EXERCISE DATA
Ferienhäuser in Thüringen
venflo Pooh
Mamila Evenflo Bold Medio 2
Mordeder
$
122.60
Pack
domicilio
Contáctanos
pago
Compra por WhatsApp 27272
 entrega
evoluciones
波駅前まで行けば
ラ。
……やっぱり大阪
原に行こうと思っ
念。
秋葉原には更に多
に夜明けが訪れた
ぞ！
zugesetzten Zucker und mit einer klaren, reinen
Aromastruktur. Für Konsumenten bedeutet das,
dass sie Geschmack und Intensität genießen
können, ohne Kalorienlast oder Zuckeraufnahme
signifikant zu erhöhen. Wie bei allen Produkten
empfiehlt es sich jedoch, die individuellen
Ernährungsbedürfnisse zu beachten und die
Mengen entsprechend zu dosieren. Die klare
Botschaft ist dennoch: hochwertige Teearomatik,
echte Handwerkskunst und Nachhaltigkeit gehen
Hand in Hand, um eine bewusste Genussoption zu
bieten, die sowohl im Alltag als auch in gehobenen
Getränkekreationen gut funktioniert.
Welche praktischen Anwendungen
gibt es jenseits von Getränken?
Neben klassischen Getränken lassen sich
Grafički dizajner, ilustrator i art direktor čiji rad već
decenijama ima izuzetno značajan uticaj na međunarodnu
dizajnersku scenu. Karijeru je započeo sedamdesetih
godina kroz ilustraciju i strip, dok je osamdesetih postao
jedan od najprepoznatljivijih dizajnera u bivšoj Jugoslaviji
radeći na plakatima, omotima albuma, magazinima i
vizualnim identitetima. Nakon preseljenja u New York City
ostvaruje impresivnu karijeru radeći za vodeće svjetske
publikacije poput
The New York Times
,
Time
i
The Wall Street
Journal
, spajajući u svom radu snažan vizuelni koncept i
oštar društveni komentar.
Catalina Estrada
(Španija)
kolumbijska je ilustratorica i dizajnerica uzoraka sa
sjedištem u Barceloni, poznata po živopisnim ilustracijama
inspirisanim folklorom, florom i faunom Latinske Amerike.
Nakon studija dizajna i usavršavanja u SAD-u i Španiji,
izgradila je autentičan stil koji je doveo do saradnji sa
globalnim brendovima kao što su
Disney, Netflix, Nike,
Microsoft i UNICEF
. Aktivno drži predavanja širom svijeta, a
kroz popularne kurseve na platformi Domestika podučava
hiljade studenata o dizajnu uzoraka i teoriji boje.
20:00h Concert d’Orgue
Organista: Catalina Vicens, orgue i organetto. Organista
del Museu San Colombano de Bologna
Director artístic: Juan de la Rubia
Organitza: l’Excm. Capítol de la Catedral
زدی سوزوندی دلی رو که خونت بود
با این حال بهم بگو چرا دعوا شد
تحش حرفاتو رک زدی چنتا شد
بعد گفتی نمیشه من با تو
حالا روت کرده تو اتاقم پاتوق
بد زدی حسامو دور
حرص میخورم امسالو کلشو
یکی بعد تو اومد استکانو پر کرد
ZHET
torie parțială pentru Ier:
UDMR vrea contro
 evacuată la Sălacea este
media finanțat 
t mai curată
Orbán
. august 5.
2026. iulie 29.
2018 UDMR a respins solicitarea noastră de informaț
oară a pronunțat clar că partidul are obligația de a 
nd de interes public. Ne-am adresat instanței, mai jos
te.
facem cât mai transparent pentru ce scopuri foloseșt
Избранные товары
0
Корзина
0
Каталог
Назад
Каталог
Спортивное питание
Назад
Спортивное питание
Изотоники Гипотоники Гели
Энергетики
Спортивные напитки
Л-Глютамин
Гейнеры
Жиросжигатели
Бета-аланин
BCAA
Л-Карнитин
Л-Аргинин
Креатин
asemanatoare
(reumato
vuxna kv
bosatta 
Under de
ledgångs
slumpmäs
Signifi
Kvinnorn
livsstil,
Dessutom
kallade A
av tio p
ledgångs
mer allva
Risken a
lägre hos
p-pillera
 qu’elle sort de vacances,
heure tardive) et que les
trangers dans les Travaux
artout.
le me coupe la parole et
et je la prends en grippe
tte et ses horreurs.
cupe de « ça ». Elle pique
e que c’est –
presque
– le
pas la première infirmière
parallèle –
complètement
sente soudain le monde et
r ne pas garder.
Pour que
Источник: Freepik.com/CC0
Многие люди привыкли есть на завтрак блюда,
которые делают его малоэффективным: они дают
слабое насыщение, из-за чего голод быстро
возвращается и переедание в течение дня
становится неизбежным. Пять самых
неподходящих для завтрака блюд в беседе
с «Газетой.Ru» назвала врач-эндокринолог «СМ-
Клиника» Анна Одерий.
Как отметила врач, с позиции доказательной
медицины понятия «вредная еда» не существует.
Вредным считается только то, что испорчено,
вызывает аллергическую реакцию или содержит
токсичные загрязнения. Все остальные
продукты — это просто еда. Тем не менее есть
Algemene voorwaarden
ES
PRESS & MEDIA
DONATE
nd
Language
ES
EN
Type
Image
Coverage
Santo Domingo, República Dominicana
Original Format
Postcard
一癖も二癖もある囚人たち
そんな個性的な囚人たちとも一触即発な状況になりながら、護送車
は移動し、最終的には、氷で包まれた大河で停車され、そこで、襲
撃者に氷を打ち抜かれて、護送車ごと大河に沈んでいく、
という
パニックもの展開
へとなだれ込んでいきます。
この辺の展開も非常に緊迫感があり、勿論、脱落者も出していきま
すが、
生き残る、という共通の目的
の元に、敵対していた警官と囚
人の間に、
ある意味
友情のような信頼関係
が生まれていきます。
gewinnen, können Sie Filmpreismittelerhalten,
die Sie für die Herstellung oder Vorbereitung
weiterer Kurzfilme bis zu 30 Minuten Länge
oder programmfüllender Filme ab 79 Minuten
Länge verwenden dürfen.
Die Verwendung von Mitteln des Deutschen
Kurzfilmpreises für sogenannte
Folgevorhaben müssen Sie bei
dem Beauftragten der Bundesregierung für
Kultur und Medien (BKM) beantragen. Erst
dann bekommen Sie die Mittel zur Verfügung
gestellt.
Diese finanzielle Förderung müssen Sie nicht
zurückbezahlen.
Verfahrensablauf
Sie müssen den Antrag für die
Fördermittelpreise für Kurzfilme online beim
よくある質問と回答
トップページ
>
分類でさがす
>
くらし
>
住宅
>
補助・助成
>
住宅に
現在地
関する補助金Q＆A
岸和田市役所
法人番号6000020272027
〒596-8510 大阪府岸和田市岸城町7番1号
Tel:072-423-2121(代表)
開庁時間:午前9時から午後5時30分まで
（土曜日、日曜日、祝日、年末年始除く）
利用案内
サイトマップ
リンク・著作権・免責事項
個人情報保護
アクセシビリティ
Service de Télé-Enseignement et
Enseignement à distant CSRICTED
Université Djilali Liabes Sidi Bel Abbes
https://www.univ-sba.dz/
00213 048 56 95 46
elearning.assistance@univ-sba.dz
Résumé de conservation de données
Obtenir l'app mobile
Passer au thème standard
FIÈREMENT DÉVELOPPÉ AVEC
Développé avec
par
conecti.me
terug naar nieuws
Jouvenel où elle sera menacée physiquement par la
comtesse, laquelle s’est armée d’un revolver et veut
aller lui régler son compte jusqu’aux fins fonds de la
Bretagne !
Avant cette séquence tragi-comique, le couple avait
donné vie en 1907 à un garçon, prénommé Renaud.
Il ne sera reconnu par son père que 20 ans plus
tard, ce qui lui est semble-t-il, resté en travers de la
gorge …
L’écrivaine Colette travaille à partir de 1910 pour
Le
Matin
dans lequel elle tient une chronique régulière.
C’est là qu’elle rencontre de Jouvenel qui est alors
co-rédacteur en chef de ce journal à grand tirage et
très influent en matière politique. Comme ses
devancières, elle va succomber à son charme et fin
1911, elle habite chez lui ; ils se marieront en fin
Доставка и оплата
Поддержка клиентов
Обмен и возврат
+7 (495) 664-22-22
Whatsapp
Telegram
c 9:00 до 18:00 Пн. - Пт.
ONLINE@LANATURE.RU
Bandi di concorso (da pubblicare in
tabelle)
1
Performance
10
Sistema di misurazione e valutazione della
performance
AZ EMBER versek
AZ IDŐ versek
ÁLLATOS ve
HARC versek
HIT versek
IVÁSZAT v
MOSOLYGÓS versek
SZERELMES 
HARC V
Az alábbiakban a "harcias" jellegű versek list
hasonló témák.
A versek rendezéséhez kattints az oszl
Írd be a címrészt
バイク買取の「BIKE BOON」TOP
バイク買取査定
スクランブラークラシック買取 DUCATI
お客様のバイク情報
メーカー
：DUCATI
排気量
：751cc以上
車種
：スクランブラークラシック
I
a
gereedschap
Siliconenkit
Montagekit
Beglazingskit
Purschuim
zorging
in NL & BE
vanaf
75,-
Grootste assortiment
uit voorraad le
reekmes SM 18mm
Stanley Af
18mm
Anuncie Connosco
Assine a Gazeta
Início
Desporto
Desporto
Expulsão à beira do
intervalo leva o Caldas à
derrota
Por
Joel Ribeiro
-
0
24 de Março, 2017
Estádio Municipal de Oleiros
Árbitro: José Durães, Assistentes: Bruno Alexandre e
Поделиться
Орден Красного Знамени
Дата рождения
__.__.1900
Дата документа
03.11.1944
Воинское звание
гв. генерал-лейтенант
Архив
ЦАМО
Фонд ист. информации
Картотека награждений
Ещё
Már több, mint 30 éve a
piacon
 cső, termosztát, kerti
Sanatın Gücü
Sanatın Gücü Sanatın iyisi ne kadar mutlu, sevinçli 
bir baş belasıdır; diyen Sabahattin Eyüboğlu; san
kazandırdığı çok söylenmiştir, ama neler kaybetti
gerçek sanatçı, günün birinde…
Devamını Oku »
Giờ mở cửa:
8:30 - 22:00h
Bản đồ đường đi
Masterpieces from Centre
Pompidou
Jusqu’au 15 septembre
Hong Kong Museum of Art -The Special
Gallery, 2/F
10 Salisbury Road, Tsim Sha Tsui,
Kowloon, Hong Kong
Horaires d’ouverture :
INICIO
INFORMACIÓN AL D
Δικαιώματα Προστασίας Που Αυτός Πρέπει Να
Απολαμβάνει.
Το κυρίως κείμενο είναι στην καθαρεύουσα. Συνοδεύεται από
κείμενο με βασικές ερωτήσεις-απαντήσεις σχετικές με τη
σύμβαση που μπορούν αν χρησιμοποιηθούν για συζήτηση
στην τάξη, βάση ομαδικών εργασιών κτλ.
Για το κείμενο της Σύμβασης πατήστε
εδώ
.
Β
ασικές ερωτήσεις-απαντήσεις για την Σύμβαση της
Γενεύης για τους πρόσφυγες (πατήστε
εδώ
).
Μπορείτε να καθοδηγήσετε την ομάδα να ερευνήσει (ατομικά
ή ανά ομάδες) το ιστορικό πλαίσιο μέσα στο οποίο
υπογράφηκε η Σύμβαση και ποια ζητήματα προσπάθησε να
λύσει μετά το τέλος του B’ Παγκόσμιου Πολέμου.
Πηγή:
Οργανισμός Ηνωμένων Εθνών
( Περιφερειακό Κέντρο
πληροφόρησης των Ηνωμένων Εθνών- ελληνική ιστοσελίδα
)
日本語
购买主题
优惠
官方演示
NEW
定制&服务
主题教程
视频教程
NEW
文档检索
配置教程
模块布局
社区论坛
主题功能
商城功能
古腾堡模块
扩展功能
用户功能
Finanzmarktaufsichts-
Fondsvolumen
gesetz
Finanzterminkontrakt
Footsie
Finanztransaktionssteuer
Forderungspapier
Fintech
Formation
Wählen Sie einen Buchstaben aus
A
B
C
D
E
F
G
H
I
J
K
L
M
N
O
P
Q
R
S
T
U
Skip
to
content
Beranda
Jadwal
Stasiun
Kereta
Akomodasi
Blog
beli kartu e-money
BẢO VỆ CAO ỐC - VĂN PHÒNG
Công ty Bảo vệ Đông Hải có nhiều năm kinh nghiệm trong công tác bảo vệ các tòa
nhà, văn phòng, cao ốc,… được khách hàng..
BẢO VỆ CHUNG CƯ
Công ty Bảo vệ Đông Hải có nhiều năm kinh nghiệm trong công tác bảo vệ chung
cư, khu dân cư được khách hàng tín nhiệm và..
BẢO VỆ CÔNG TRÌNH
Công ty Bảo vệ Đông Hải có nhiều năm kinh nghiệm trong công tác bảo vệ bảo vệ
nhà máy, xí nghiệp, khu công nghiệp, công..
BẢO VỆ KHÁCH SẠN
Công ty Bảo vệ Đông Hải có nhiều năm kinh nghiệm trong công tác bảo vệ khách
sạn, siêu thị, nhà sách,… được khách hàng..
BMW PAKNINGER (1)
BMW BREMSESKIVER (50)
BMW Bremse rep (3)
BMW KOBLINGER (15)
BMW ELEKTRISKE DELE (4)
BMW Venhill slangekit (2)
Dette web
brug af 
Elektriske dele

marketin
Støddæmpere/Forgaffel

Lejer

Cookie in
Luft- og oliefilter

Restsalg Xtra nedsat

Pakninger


TASK ITEM
The first line of the records and every line down to the line with "Botschaft ist dennoch: hochwertige" must be quoted exactly; leave out all else.

EXERCISE SOLUTION
Ferienhäuser in Thüringen
venflo Pooh
Mamila Evenflo Bold Medio 2
Mordeder
$
122.60
Pack
domicilio
Contáctanos
pago
Compra por WhatsApp 27272
 entrega
evoluciones
波駅前まで行けば
ラ。
……やっぱり大阪
原に行こうと思っ
念。
秋葉原には更に多
に夜明けが訪れた
ぞ！
zugesetzten Zucker und mit einer klaren, reinen
Aromastruktur. Für Konsumenten bedeutet das,
dass sie Geschmack und Intensität genießen
können, ohne Kalorienlast oder Zuckeraufnahme
signifikant zu erhöhen. Wie bei allen Produkten
empfiehlt es sich jedoch, die individuellen
Ernährungsbedürfnisse zu beachten und die
Mengen entsprechend zu dosieren. Die klare
Botschaft ist dennoch: hochwertige Teearomatik,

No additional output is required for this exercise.